I set out looking for a vectorised solution to this, in order to avoid
lapply()
ing one of the single string solutions across long vectors. Failing
to find an existing solution, I somehow fell down a rabbit hole of
painstakingly writing one in C. It ended up hilariously complicated compared
to the many one-line R solutions shown here (no thanks to me deciding to also
want to handle Unicode strings to match the R versions), but I thought I’d
share the result, in case it somehow someday helps somebody. Here’s what
eventually became of that:
#define R_NO_REMAP
#include <R.h>
#include <Rinternals.h>
// Find the width (in bytes) of a UTF-8 character, given its first byte
size_t utf8charw(char b) {
if (b == 0x00) return 0;
if ((b & 0x80) == 0x00) return 1;
if ((b & 0xe0) == 0xc0) return 2;
if ((b & 0xf0) == 0xe0) return 3;
if ((b & 0xf8) == 0xf0) return 4;
return 1; // Really an invalid character, but move on
}
// Find the number of UTF-8 characters in a string
size_t utf8nchar(const char* str) {
size_t nchar = 0;
while (*str != '\0') {
str += utf8charw(*str); nchar++;
}
return nchar;
}
SEXP C_str_chunk(SEXP x, SEXP size_) {
// Allocate a list to store the result
R_xlen_t n = Rf_xlength(x);
SEXP result = PROTECT(Rf_allocVector(VECSXP, n));
int size = Rf_asInteger(size_);
for (R_xlen_t i = 0; i < n; i++) {
const char* str = Rf_translateCharUTF8(STRING_ELT(x, i));
// Figure out number of chunks
size_t nchar = utf8nchar(str);
size_t nchnk = nchar / size + (nchar % size != 0);
SEXP chunks = PROTECT(Rf_allocVector(STRSXP, nchnk));
for (size_t j = 0, nbytes = 0; j < nchnk; j++, str += nbytes) {
// Find size of next chunk in bytes
nbytes = 0;
for (int cp = 0; cp < size; cp++) {
nbytes += utf8charw(str[nbytes]);
}
// Assign to chunks vector as an R string
SET_STRING_ELT(chunks, j, Rf_mkCharLenCE(str, nbytes, CE_UTF8));
}
SET_VECTOR_ELT(result, i, chunks);
}
// Clean up
UNPROTECT(n);
UNPROTECT(1);
return result;
}
I then put this monstrosity into a file called str_chunk.c
, and compiled with R CMD SHLIB str_chunk.c
.
To try it out, we need some set-up on the R side:
str_chunk <- function(x, n) {
.Call("C_str_chunk", x, as.integer(n))
}
# The (currently) accepted answer
str_chunk_one <- function(x, n) {
substring(x, seq(1, nchar(x), n), seq(n, nchar(x), n))
}
dyn.load("str_chunk.dll")
So what we’ve achieved with the C version is to take a vector inputs and return a list:
str_chunk(rep("0123456789AB", 2), 2)
#> [[1]]
#> [1] "01" "23" "45" "67" "89" "AB"
#>
#> [[2]]
#> [1] "01" "23" "45" "67" "89" "AB"
Now off we go with benchmarking.
We start off strong with a 200x improvement for a long(ish) vector of
short strings:
x <- rep("0123456789AB", 1000)
microbenchmark::microbenchmark(
accepted = lapply(x, str_chunk_one, 2),
str_chunk(x, 2)
) |> print(unit = "relative")
#> Unit: relative
#> expr min lq mean median uq max neval
#> accepted 229.5826 216.8246 182.5449 203.785 182.3662 25.88823 100
#> str_chunk(x, 2) 1.0000 1.0000 1.0000 1.000 1.0000 1.00000 100
… which then shrinks to a distinctly less impressive 3x improvement for
large strings.
x <- rep(strrep("0123456789AB", 1000), 10)

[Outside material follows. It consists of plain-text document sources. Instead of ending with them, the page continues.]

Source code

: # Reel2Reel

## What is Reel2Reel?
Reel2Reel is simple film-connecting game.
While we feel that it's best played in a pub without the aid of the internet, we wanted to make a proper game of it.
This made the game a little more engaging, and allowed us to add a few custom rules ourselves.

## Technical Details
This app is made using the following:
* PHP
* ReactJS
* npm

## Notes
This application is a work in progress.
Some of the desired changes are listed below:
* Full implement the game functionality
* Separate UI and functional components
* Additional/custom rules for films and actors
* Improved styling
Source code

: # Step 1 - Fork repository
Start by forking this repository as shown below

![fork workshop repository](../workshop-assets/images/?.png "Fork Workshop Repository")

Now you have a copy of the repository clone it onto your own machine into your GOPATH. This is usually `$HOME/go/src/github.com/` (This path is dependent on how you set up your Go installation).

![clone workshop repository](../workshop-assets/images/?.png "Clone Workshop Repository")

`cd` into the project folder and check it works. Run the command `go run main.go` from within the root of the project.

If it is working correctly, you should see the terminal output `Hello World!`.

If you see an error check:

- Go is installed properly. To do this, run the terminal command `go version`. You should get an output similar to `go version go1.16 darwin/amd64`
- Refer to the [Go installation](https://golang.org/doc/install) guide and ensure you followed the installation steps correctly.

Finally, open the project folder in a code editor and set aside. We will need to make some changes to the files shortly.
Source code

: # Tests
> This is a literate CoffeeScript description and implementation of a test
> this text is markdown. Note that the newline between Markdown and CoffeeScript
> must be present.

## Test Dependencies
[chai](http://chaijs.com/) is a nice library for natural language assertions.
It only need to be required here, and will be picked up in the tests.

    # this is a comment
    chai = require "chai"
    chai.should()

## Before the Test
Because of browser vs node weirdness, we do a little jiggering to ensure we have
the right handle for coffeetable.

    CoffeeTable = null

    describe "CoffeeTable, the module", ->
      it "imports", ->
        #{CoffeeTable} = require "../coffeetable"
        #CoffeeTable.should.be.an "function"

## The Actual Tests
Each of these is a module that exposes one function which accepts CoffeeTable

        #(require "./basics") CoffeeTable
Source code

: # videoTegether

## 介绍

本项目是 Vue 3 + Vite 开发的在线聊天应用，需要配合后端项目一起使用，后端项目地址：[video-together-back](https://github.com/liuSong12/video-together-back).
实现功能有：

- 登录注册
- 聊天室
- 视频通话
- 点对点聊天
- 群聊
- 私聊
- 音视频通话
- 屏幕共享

microbenchmark::microbenchmark(
accepted = lapply(x, str_chunk_one, 2),
str_chunk(x, 2)
) |> print(unit = "relative")
#> Unit: relative
#> expr min lq mean median uq max neval
#> accepted 2.77981 2.802641 3.304573 2.787173 2.846268 13.62319 100
#> str_chunk(x, 2) 1.00000 1.000000 1.000000 1.000000 1.000000 1.00000 100
dyn.unload("str_chunk.dll")
So, was it worth it? Well, absolutely not considering how long it took to
actually get working properly – But if this was in a package, it would have
saved quite a lot of time in my use-case (short strings, long vectors).